Dataset entries

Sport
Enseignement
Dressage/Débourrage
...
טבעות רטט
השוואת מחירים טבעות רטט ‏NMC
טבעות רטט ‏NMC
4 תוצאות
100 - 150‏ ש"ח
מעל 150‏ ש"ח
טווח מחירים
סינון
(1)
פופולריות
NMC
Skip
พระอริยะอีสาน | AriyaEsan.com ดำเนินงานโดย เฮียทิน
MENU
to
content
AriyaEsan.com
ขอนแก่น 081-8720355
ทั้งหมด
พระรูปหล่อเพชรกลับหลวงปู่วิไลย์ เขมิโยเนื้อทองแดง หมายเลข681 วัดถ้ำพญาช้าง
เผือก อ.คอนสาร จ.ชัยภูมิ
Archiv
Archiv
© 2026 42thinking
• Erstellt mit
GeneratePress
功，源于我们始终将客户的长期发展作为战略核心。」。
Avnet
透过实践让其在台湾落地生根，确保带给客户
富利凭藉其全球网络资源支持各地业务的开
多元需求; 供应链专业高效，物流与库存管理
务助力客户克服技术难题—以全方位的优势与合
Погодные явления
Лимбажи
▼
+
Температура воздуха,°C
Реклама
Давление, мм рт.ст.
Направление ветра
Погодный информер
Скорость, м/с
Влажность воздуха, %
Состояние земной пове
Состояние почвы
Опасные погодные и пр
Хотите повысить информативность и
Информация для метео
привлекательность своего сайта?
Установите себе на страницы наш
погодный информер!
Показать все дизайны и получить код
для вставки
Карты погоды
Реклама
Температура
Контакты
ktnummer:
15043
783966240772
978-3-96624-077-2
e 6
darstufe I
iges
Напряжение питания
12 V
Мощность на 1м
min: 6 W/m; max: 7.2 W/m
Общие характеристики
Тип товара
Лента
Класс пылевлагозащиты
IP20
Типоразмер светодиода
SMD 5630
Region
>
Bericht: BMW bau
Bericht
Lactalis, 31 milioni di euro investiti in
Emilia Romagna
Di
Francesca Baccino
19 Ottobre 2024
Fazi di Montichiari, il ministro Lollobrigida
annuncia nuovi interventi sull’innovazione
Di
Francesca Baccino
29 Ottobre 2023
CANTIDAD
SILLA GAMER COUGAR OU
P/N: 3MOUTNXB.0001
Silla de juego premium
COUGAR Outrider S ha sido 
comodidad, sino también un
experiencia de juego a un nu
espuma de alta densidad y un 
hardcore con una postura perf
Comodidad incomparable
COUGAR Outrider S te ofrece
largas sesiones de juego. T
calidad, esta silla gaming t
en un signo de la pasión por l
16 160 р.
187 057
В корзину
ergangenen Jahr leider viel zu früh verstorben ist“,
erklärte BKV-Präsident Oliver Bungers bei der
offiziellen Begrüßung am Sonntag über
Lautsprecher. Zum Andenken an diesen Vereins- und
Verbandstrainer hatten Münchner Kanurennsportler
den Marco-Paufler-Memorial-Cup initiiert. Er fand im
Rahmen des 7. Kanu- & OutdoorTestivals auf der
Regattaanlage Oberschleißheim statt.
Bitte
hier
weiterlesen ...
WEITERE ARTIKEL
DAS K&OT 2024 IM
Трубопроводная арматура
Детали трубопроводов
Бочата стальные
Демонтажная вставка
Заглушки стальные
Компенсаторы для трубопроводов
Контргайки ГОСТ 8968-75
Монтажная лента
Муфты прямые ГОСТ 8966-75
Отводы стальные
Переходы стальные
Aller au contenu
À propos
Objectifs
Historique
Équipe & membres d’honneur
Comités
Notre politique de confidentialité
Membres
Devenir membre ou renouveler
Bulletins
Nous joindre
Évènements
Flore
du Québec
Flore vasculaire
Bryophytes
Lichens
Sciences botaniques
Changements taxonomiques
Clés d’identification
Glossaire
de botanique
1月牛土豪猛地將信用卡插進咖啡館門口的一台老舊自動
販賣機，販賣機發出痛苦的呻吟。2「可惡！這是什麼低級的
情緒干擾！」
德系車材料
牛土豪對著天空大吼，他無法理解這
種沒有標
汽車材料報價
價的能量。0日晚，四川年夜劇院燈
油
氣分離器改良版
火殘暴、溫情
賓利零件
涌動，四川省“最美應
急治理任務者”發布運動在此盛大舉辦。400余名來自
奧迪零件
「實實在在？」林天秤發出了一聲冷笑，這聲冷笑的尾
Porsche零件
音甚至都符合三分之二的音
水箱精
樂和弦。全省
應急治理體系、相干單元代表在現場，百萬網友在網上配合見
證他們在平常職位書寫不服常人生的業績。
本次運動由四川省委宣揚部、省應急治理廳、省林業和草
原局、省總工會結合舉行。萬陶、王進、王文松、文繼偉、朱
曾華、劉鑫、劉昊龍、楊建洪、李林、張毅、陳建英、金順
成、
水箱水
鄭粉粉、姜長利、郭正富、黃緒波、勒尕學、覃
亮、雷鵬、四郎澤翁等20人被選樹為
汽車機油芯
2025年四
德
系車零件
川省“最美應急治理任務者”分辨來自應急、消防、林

# WHAT TO WORK ON
Check each line of the entries above, and show every one holding the word "стальные".

# ANSWER SPACE
Бочата стальные
Заглушки стальные
Отводы стальные
Переходы стальные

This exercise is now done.